Se c’è una persona che ha ormai fatto il “callo” alle querele, quella è Selvaggia Lucarelli. Da anni bersaglio preferito – e al tempo stesso tiratrice scelta – della rete, la giornalista e opinionista ha collezionato esposti e denunce quasi quanto follower. Ma, come ha raccontato con ironia ad Alessia Marcuzzi durante il programma Obbligo o verità, il trend pare in calo. E la cosa, sorprendentemente, la preoccupa.
«Stanno diminuendo con il tempo, mi preoccupo. Vorrà dire che mi sto imborghesendo? Saranno massimo una decina le ultime», ha detto sorridendo, ammettendo però che in fondo ci ha fatto l’abitudine. E non solo: alcune le sono rimaste particolarmente nel cuore.
Quando Marcuzzi le ha chiesto qual è la sua querela preferita, Selvaggia ha risposto senza esitazioni: quella ricevuta da un noto rapper – il nome non è stato esplicitato, ma in molti pensano a Fedez – per averlo definito, in un post social, “bimbomin**ia”. «Questa mi diverte tantissimo – ha spiegato – perché immaginati gente togata che deve deliberare se sia un termine offensivo o solo giocoso. È un processo che ruota attorno a una parola. Non vedo l’ora!».

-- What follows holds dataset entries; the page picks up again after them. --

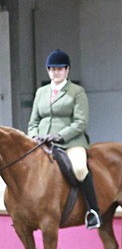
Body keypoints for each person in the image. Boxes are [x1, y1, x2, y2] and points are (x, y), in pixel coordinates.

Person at [27, 49, 100, 230]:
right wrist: (34, 136)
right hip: (41, 143)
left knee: (80, 168)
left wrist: (60, 136)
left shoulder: (76, 91)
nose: (55, 73)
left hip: (71, 142)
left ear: (67, 70)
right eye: (52, 69)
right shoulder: (41, 92)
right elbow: (33, 121)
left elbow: (80, 122)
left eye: (59, 69)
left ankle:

Eppure, dietro il sarcasmo, c’è anche la consapevolezza di quanto certi processi siano diventati battaglie simboliche. «La querela che più mi ha dato soddisfazione vincere? Quella contro alcuni miei hater. Quelle sentenze diventano il simbolo di una vittoria importante. Non per me come persona, ma per ciò che rappresentano. Far capire che non si può dire tutto, che esistono dei limiti, che anche sui social esiste la responsabilità delle parole».
Lucarelli è abituata agli attacchi, non solo verbali. Ma col tempo ha imparato a distinguere tra critiche legittime e violenza verbale gratuita. «Spesso mi accusano di dire le cose “troppo dirette”. Ma io credo che ci sia bisogno di dire le cose, appunto. Se no ci si abitua al rumore e si smette di ascoltare davvero».
Alla fine, però, è sempre la sua inconfondibile ironia a prendersi la scena. «Se arrivasse una settimana senza una querela – ha concluso, ridendo – probabilmente chiamerei l’avvocato preoccupata: “Dove ho sbagliato?”».